Once the mosquitoes die off I hit the bike trail again. One beautiful, misty, moisty morning last November I set out with my camera for some final autumn photos.
The frost lay heavy on the fields.
Except that it wasn’t frost.
What it was, was spider webs.
Everywhere.
Is the quality of the photos wonderful? No it is not. I was afraid if I stood still, the army of spiders responsible for all this would start in on me. Because you see the mass of web in the trees over the creek in the above photo, right?
What you can’t see here is the vast expanse of webs across the field, the bushes, the weeds…
They stopped at nothing.
And you know the creepiest thing? The next day when I went back, EVERYTHING WAS GONE! Only a few innocuous strands blew here and there.

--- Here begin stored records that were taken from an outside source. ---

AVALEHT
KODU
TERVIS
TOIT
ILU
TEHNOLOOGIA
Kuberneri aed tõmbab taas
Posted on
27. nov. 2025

So I ask you. What kind of spiders could coat acres and acres of landscape with sticky strings of—of—stickiness? How big were they? How many of them were there?
And something for you to ponder:
WHERE DID THEY GO?
Bilbo Baggins slew them??? And then the woodland elves cleaned up?
Ha! I thought of Bilbo and Mirkwood many times on that rushed walk!
I have noticed that before and would also like to know the answer!
I’d love to see if they come back again this year. Well, maybe “love” is too strong a word…
Wow! I would not have stood there long enough to take pictures!
Susan (Hi!)–I’m just betting our Prude photo’d on the fly, lololol! (at least I would, yikes)
Well, I wasn’t completely creeped out. But lets just say I didn’t linger.
If it had been bats flying around I would have started running and still been running a year later. Spiders and snakes are about the only things not on my “truly horrified of” list.
Clever and fun piece to read! Happy to say I’m not too bothered by WI spiders, but I am wondering why all the webs disappeared so quickly. Hmmm.
Something really large that lives on spider webs?